Entwicklung der Mini-Jobs
Laut einer Studie der Knappschaft Bahn See sind aber auch positive Entwicklungen zu verzeichnen. Die reine Zahl der Mini-Jobs ist zwar leicht gestiegen, doch fließen seit rund zehn Jahren auch Tätigkeiten in Privathaushalten mit in die Statistik ein. Sie wurden damals gefördert, "um die vermutete hohe Anzahl illegaler Beschäftigungen einzudämmen", heißt es in der Studie. Die größte Altersgruppe bei den Mini-Jobbern sind Menschen, die über 65 Jahre alt sind und ihre Rente aufstocken wollen. Darunter wieder größtenteils Frauen, zunehmend aber auch Männer.
Freiwillig in Teilzeit
Viele Menschen, die die BA aufsuchen, entscheiden sich auch freiwillig für Teilzeit oder Mini-Job. Der Großteil von ihnen ist verheiratet. Laut Schönfelder wird dabei aber oft zu kurz gedacht. "Da Scheidungen immer häufiger werden, wird es für viele Menschen nach der Trennung plötzlich problematisch", sagt er. "Wie viele Menschen freiwillig in Teilzeit arbeiten und wie viele lieber eine Vollzeitstelle hätten, lässt sich leider nicht zählen", meint Schönfelder.
Beispiele
Mini-Job: 260 Euro Rente bekommt eine 46-jährige Person , die nach zwei Jahren Ausbildung und zwei Jahren Kindererziehung nur noch in Mini-Jobs zum Höchstsatz von 450 Euro beschäftigt wird. Bei einer Inflationsrate von zwei Prozent jährlich blieben davon 170 Euro übrig.

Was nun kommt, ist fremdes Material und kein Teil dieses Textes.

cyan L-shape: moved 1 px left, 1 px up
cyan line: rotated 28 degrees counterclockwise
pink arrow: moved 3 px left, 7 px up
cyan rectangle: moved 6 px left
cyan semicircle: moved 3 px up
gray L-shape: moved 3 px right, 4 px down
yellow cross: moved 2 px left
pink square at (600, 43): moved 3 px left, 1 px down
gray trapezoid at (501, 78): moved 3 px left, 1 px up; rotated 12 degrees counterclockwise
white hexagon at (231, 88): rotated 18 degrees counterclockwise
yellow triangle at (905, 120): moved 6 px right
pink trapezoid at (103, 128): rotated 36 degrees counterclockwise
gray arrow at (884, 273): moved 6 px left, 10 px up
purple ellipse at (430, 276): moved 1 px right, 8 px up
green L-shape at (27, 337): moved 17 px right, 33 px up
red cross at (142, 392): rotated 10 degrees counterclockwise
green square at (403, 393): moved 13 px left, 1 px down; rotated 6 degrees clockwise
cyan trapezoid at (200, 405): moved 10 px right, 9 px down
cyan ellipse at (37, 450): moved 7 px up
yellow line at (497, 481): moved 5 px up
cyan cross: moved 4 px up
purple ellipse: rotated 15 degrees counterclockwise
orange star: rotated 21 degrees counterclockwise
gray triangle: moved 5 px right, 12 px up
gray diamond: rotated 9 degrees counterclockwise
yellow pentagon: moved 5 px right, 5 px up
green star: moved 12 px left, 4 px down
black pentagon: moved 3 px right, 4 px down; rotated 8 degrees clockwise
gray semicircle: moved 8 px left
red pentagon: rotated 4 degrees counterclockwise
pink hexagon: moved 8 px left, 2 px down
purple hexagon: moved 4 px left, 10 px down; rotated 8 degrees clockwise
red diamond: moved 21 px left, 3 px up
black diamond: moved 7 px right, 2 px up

Teilzeit: 750 Euro im Monat kann eine heute 30-Jährige Teilzeitarbeiterin in etwa erwarten, wenn sie noch weitere 37 Jahre arbeitet. Inflationsbereinigt sind es 370 Euro. Die Frau im Beispiel hat seit ihrem siebzehnten Lebensjahr in Teilzeit (30 Stunden/ Woche) gearbeitet. Vor 2015 für 6,50 Euro, seit der Einführung des Mindestlohns für 8,50 Euro. Für die Erziehung ihres Kindes nahm sie sich ein Jahr Elternzeit.